Anonymous wrote:
Anonymous wrote:
Anonymous wrote:Princeton was historically the finishing school of the slave-owning, southern elites. Just saying.
Interesting. What are Yale, Harvard, Penn, and Brown's historical reps?
This is from wikipedia:
Edward Digby Baltzell wrote: "The three major upper-class institutions in America have been Harvard, Yale, and Princeton." These colleges have, in the past, been set apart from others by a special historic connection with the White-Anglo-Saxon Protestant (WASP) establishment. Baltzell added, "Throughout the thirties and well into the forties, Harvard, Yale, Princeton, and the University of Pennsylvania were still staffed almost entirely by old-stock Protestants."[7] Of the three, Princeton University was traditionally the preferred choice of the Southern upper class.[8]

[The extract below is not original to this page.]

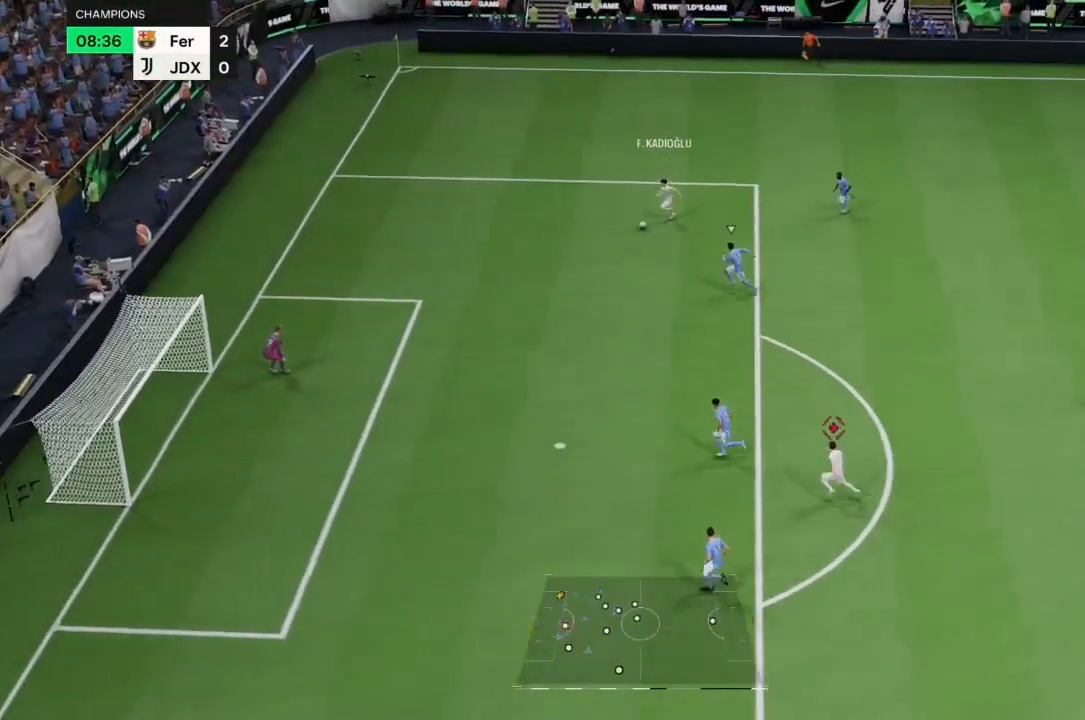
{"dt_ms": 500, "buttons": ["R2"], "left_stick": "right", "right_stick": "center", "events": [[133, "left_stick", "right"]]}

The Saturday Review found in 1963 that Harvard, Yale, and Princeton enrolled 45% of boys on the New York Social Register. The University of Pennsylvania was fourth and the other Ivy League members had far fewer, below such schools as Trinity College and the University of Virginia.[10] That year Nathaniel Burt described the social prestige of the Big Three:
It is, above all, the national social prestige of the Big Three which is competition with the purely local social prestige of the University [of Pennsylvania]. Upper-class boys from all over the country, including Philadelphia, go to Harvard, Yale, and Princeton. Only from Philadelphia do upper-class boys go in any significant numbers to Penn. This is of course a universal national phenomenon. The pattern of upper-class male college preference, as deduced from a counting of noses in the various Social Registers, can be summed up as "The Big Three and a Local Favorite."[11]
Burt continued, "Every city sends or has sent its Socially Registered sons to Harvard, Yale, and Princeton, in some preferred order, and to one local institution. This order varies. New York sets the pattern with Yale first, Harvard second, Princeton third, then Columbia. St. Louis and Baltimore are Princeton towns. Most other cities (Chicago, Cleveland, Cincinnati) are Yale towns. Only Boston, and occasionally Washington, are Harvard towns."